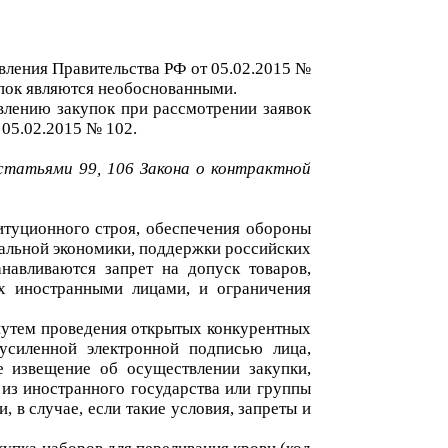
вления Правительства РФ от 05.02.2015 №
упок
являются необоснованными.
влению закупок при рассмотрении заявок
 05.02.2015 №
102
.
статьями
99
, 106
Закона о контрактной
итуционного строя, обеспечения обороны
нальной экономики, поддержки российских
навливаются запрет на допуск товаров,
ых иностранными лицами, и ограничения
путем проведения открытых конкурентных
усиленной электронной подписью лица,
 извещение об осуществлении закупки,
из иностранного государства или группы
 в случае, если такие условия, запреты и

* * * *

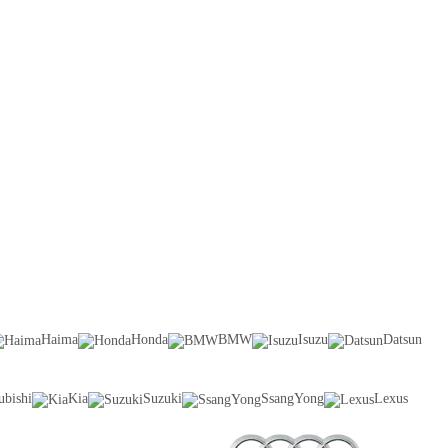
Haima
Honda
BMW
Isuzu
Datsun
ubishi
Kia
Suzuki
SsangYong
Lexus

* * * *

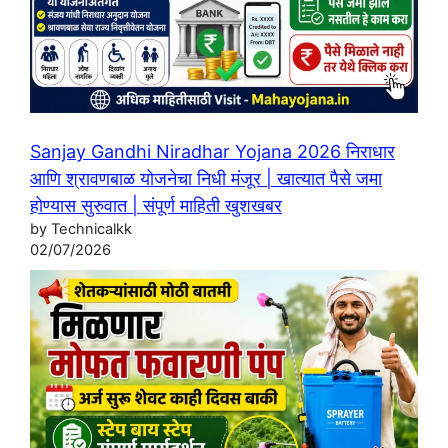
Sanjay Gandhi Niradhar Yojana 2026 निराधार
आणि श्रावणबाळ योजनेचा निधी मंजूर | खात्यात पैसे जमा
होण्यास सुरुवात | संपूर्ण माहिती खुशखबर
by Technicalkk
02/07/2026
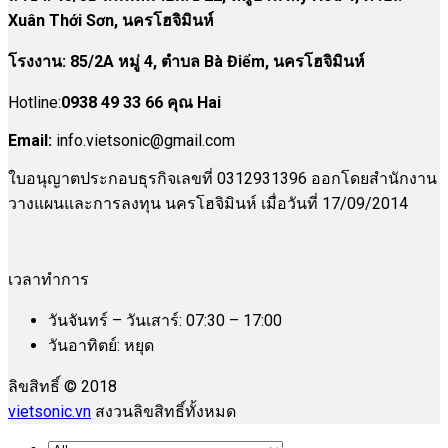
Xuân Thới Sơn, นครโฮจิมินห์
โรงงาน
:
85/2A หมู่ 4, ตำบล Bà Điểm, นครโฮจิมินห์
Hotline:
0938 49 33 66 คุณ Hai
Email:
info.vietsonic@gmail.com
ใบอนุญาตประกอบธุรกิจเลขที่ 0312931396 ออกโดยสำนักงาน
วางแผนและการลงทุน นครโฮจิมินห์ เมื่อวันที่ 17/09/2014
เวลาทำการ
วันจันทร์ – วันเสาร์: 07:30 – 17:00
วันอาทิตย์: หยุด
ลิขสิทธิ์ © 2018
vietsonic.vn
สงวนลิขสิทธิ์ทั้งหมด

* * * *

## What to produce
From the material above, copy exactly the lines between the line holding "вления Правительства РФ от 05.02.2015 №" and the line holding "в случае, если такие условия, запреты и", inclusive, and only those.

## Expected answer
вления Правительства РФ от 05.02.2015 №
упок
являются необоснованными.
влению закупок при рассмотрении заявок
 05.02.2015 №
102
.
статьями
99
, 106
Закона о контрактной
итуционного строя, обеспечения обороны
нальной экономики, поддержки российских
навливаются запрет на допуск товаров,
ых иностранными лицами, и ограничения
путем проведения открытых конкурентных
усиленной электронной подписью лица,
 извещение об осуществлении закупки,
из иностранного государства или группы
 в случае, если такие условия, запреты и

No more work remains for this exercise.